The rise of populism in Europe in recent years and the UK’s vote in 2016 to leave the EU have prompted many to question if the European Union can survive. Recently, however, there’s been a change of tone and renewed optimism about the prospects for reforming the EU. Increased voter turnout and a ‘green wave’ of support for pro-EU environmentalist parties in the 2019 European Parliament elections are cited as evidence of renewal. Eurosceptic, nationalist and populist parties performed below expectations, while pro-EU liberal and social-democratic parties did better than expected. Afterwards, some argued that the EU had renewed legitimacy.
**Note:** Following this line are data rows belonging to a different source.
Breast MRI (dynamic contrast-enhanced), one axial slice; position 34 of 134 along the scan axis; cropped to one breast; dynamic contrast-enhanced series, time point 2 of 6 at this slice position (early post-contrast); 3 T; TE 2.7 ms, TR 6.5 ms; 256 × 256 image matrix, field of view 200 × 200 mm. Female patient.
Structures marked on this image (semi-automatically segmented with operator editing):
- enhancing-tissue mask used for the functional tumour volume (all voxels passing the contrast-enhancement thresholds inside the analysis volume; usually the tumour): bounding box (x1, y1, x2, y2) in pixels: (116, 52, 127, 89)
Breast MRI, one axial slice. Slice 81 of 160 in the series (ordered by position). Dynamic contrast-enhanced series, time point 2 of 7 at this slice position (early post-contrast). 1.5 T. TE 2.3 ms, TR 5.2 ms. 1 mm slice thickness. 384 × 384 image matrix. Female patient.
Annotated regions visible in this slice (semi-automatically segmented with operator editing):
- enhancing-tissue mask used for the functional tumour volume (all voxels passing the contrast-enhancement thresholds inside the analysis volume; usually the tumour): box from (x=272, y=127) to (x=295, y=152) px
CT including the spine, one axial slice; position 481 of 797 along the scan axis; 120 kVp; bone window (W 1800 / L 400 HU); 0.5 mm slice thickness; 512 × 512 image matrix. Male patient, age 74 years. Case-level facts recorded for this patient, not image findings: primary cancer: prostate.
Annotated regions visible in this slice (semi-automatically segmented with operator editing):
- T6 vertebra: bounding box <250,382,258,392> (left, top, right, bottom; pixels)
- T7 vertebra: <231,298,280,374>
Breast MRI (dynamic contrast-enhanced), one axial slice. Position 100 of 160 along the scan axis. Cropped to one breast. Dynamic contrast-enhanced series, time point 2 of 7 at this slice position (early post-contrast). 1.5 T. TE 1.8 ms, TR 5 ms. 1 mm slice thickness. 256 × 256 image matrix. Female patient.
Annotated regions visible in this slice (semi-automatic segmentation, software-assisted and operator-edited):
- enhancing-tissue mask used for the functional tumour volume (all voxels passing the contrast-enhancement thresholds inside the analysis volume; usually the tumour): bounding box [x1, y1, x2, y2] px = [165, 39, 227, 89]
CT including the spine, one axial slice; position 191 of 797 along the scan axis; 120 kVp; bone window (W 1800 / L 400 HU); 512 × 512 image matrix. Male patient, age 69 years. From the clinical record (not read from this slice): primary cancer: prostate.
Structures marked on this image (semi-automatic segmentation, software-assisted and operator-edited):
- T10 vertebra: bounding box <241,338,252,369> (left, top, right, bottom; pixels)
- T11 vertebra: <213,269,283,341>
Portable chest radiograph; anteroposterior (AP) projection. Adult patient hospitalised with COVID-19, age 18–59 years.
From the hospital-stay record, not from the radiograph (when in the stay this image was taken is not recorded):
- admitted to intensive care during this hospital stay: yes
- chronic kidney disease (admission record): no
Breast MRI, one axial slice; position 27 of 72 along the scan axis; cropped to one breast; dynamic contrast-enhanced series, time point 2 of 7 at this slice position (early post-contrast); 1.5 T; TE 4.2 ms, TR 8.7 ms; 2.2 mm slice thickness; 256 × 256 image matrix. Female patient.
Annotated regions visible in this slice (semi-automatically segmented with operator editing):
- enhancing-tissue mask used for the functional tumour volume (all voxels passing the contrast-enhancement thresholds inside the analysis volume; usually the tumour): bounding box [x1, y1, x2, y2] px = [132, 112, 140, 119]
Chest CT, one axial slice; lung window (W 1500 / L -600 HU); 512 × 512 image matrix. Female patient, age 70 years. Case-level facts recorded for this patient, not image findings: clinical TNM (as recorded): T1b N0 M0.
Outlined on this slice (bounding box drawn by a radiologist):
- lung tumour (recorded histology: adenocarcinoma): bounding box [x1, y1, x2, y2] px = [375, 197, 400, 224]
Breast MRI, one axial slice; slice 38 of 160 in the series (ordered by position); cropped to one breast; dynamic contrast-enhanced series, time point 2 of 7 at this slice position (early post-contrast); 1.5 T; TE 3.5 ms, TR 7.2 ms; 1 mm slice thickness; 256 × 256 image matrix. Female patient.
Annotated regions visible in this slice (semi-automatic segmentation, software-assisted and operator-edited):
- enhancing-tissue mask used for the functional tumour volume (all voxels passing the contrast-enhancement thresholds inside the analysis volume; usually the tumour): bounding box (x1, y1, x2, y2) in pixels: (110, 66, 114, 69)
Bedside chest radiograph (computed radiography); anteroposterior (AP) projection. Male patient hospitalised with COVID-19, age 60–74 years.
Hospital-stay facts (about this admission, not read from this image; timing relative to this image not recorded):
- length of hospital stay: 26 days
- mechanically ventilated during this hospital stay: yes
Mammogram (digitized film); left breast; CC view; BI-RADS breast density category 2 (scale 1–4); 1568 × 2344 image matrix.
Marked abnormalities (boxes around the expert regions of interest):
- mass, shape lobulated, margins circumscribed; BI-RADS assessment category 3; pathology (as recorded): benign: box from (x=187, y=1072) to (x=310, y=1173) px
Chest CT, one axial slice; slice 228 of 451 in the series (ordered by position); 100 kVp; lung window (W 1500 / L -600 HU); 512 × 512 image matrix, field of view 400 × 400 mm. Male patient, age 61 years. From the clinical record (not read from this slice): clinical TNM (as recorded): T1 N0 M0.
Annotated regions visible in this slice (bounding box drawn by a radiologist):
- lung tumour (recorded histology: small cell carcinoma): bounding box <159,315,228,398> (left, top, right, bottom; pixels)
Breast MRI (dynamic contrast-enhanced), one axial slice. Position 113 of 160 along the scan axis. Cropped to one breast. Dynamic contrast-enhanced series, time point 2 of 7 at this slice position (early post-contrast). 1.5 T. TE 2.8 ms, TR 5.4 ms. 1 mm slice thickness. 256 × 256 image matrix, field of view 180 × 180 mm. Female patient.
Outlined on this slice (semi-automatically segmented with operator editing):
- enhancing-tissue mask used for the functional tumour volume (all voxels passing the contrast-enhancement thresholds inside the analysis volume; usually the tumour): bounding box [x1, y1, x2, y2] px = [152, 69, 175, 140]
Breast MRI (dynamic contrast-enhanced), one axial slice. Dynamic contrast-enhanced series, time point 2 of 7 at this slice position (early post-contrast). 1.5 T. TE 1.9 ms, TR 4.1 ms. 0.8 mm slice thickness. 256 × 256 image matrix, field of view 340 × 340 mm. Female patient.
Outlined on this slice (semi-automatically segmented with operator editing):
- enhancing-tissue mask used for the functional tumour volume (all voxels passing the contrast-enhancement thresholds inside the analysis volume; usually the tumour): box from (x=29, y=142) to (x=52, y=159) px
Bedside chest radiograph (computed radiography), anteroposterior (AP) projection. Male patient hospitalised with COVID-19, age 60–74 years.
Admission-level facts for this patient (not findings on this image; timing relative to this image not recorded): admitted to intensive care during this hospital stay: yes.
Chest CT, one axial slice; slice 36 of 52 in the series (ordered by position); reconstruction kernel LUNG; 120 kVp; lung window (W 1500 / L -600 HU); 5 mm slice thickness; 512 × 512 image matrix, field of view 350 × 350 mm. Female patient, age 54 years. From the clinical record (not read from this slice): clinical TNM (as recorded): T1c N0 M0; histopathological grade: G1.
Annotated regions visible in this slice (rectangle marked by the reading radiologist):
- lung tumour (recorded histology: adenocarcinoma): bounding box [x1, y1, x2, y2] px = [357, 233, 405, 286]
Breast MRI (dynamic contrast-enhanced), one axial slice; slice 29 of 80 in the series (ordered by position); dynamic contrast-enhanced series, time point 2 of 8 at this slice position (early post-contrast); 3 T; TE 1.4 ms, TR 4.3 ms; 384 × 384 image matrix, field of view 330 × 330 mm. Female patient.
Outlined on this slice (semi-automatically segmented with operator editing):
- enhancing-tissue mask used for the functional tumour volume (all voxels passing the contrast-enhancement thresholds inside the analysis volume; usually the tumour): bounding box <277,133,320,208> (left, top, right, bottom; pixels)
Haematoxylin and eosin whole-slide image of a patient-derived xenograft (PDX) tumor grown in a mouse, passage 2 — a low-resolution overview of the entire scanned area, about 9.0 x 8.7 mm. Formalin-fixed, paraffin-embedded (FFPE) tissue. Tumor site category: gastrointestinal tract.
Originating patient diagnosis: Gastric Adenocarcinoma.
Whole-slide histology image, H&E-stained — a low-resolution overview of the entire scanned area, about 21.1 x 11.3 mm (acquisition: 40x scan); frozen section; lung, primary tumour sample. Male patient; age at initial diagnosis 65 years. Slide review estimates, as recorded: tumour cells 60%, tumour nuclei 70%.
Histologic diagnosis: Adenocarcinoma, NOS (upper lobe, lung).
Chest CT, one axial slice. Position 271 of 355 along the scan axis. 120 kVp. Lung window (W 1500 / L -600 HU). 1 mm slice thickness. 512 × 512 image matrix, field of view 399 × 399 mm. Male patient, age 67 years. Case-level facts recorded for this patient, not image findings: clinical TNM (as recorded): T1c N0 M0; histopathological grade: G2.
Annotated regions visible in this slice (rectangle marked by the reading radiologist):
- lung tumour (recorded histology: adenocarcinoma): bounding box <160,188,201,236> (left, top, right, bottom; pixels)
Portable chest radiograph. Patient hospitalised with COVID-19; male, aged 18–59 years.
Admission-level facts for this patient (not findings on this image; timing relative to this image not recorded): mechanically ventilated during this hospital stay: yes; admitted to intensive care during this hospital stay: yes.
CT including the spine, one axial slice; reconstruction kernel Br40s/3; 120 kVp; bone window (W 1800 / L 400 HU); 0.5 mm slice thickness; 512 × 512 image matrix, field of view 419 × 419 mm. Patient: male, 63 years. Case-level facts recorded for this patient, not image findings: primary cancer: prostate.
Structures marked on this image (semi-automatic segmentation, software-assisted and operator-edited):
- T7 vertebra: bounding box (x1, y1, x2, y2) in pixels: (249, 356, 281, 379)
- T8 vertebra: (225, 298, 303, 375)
Perhaps more surprising is a reluctance among Eurosceptic parties to push for a break with the EU. As one commentary put it, ‘instead of promising to protect people from the European Union, populists have started promising to make the EU protect the people’. In 2016, at least 15 parties across Europe campaigned for a referendum on their country’s EU membership. Yet today, populists in countries such as France, Sweden, the Netherlands, Italy and Germany now seem focused on securing change from within the EU. In Italy, leader of the League and former deputy prime minister, Matteo Salvini, captured the new mood by promoting the idea of a ‘Common-sense Europe’: not an end to the EU, but a changed EU, one that focuses more on security, manages immigration more closely and takes a ‘nation first’ approach to the economy.
What accounts for these shifts and how significant are they? The UK’s protracted struggle to leave the EU certainly seems to demonstrate the difficulties confronting a state seeking to exit the bloc. Has the Brexit saga, and Greece’s failed attempt in 2015 to resist EU/eurozone tutelage, dealt a fatal blow to the idea of restoring national sovereignty?
Many question the viability of ‘remain and reform’ and whether it is possible to democratise the EU. For example, the idea of democratising the EU through the Spitzenkandidat system of nominating and electing the new Commission president dissolved when party groupings were ignored, and appointments emerged via cynical horse-trading within the Council of Ministers.
Nevertheless, Yanis Varoufakis of the Democracy in Europe Movement 2025 believes that, through creating a citizen-oriented New Deal for Europe, the EU can become a democratic force for good. Would, for example, allowing the European Parliament to propose laws mean that MEPs become more important to people who vote for them? The Democracy in Europe Movement won little electoral support in the countries in which it stood, which might suggest that few believe in the possibility of reforming the EU.
Is the EU an empire in decay? Can a case be made for the idea of ‘remain and reform’ and for an evolved, more democratic EU in which nation states function democratically?